Exercise requirements:
Find every line in the listing below that contains the word "values", and copy each of those lines in full.

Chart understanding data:

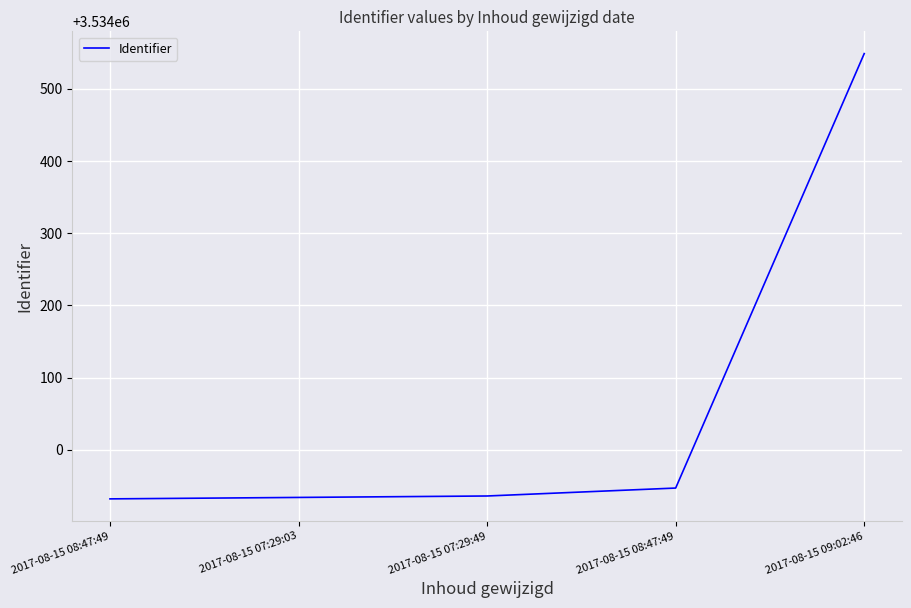

Is this an area chart (filled region under the line)?

No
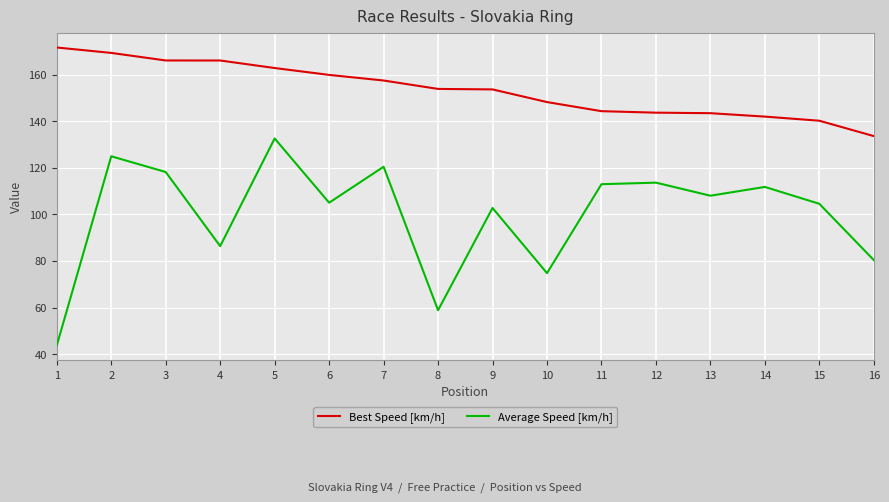

The value of Average Speed [km/h] at 10 is 74.8. True or false?

True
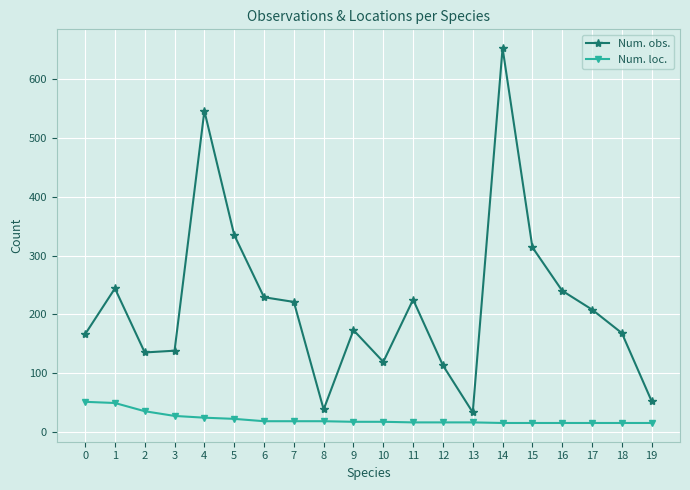

What is the difference between the second highest and second lowest values in the Num. obs. series?

508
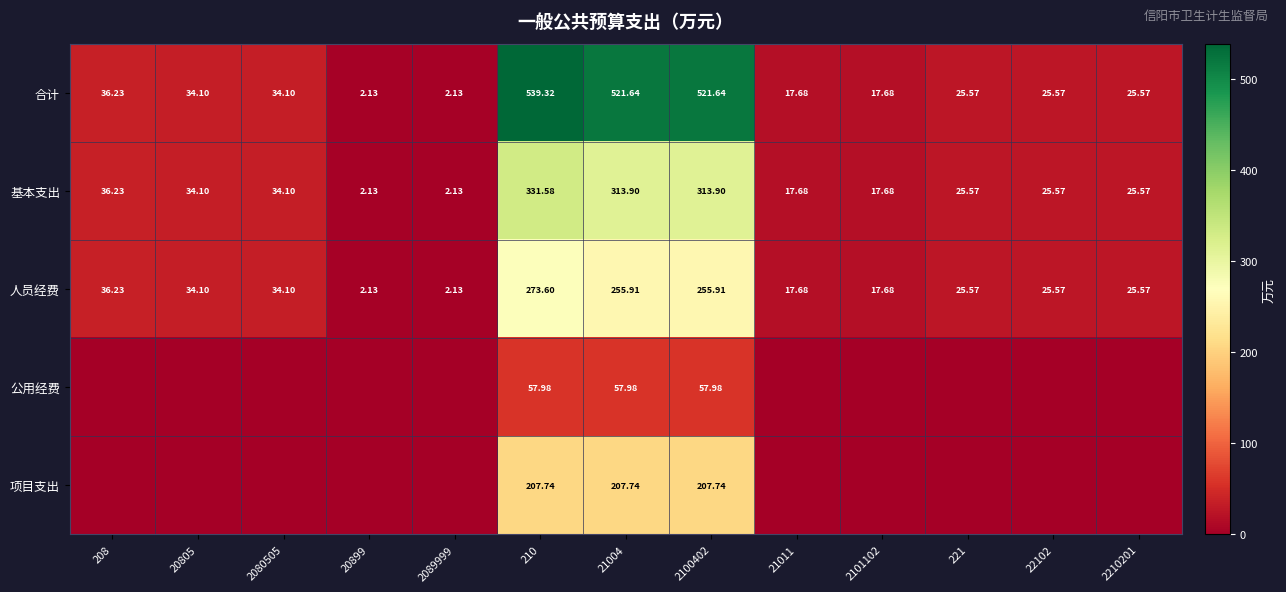

Is the value of 人员经费 at 21011 greater than the value of 合计 at 21004?

No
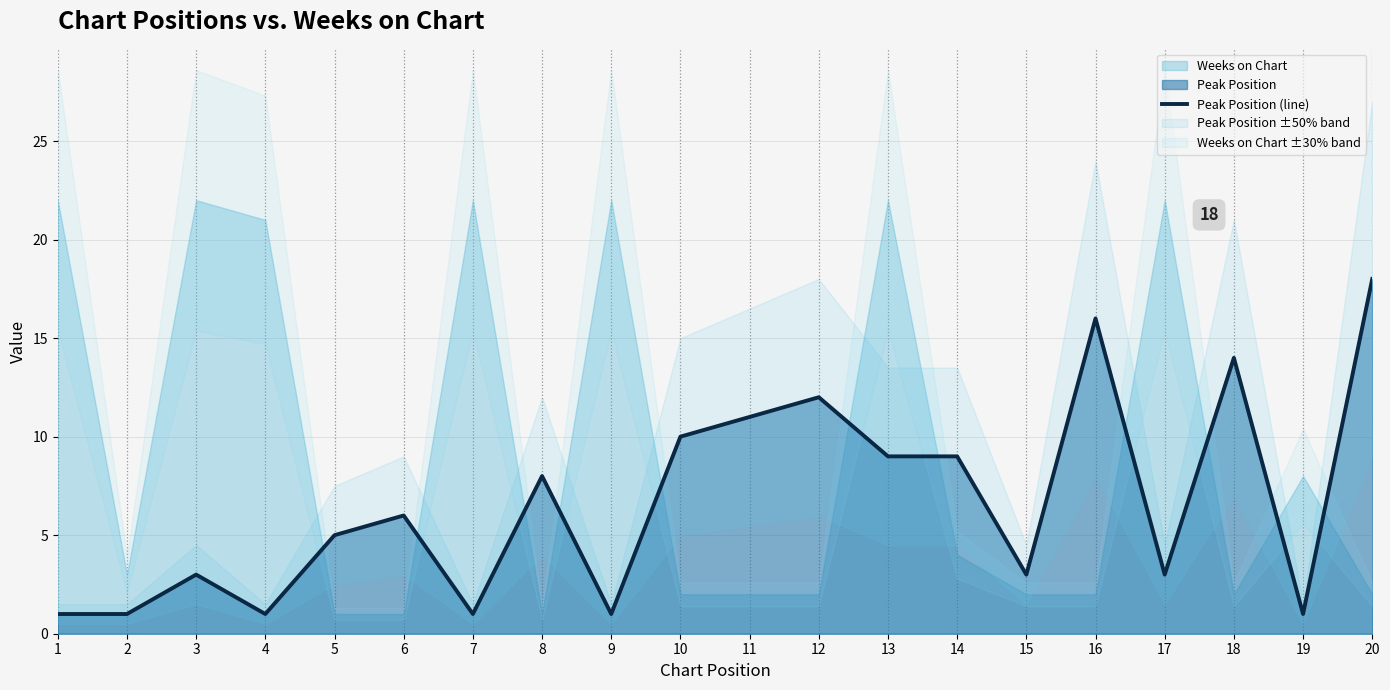

Is it true that Peak Position (line) equals 0 at 2?

False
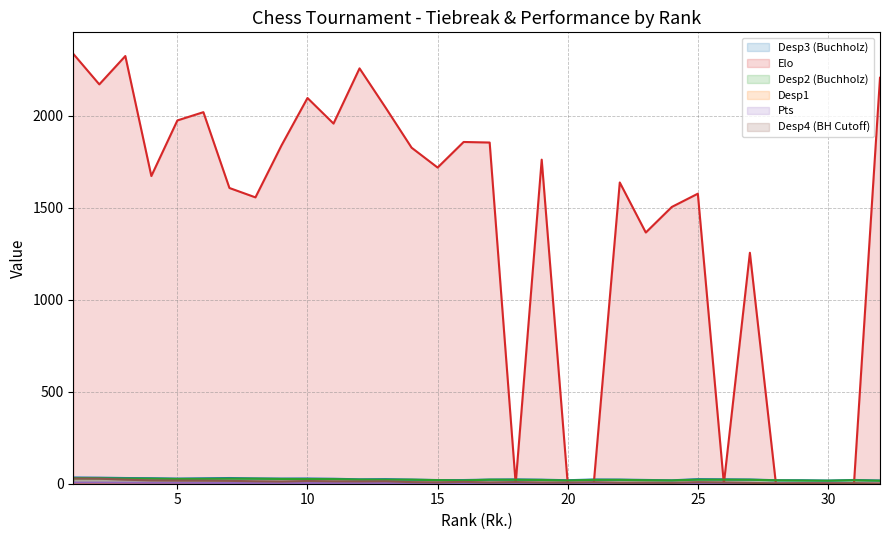

Which series changed the most between 20 and 31?

Desp4 (BH Cutoff)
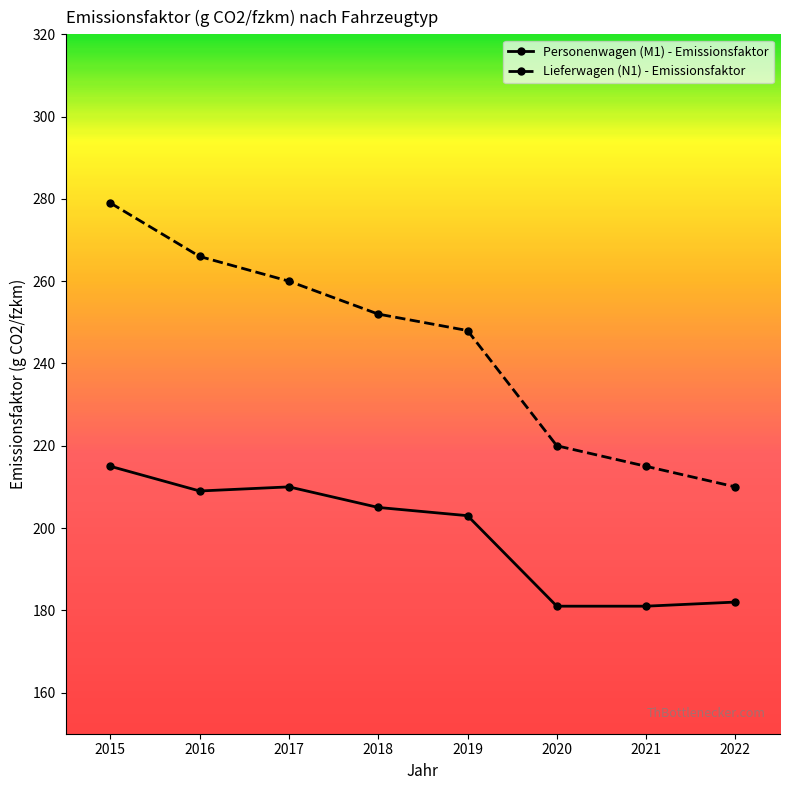

What is the sum of the Personenwagen (M1) - Emissionsfaktor values at 2022 and 2019?

385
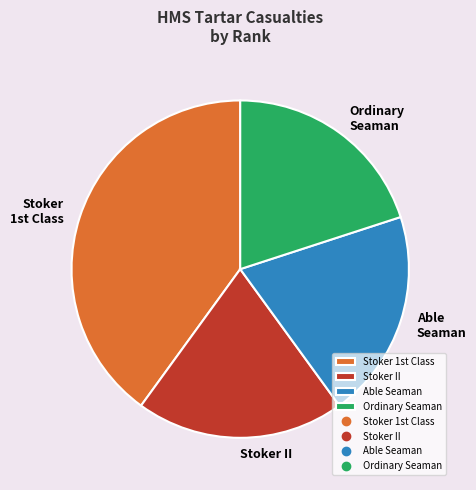

Is the sum of Able Seaman and Ordinary Seaman greater than half?

No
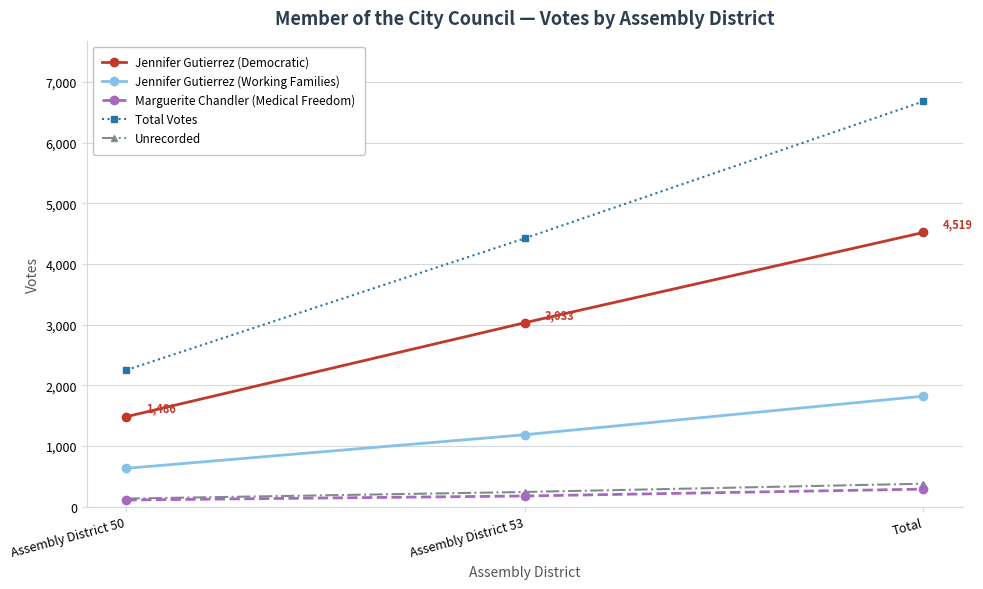

Reading left to right, transcribe all the data shown in this chart.

Jennifer Gutierrez (Democratic): 1486	3033	4519
Jennifer Gutierrez (Working Families): 635	1188	1823
Marguerite Chandler (Medical Freedom): 113	179	292
Total Votes: 2254	4423	6677
Unrecorded: 136	245	381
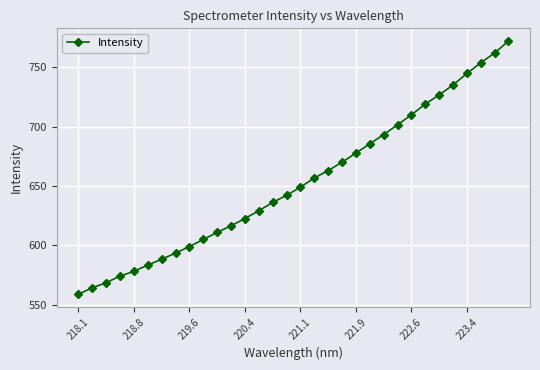

True or false: there are more than 2 points higher than both neighbors.

False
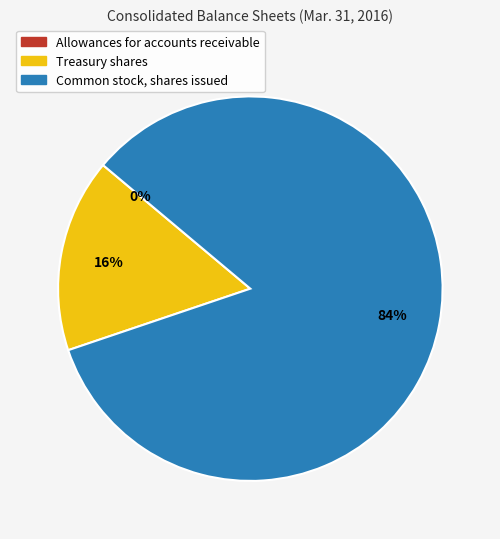

What is the largest slice in the pie chart?

Common stock, shares issued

Response area:
What is the difference between the second highest and second lowest values in the Num. obs. series?
What is the sum of the Personenwagen (M1) - Emissionsfaktor values at 2022 and 2019?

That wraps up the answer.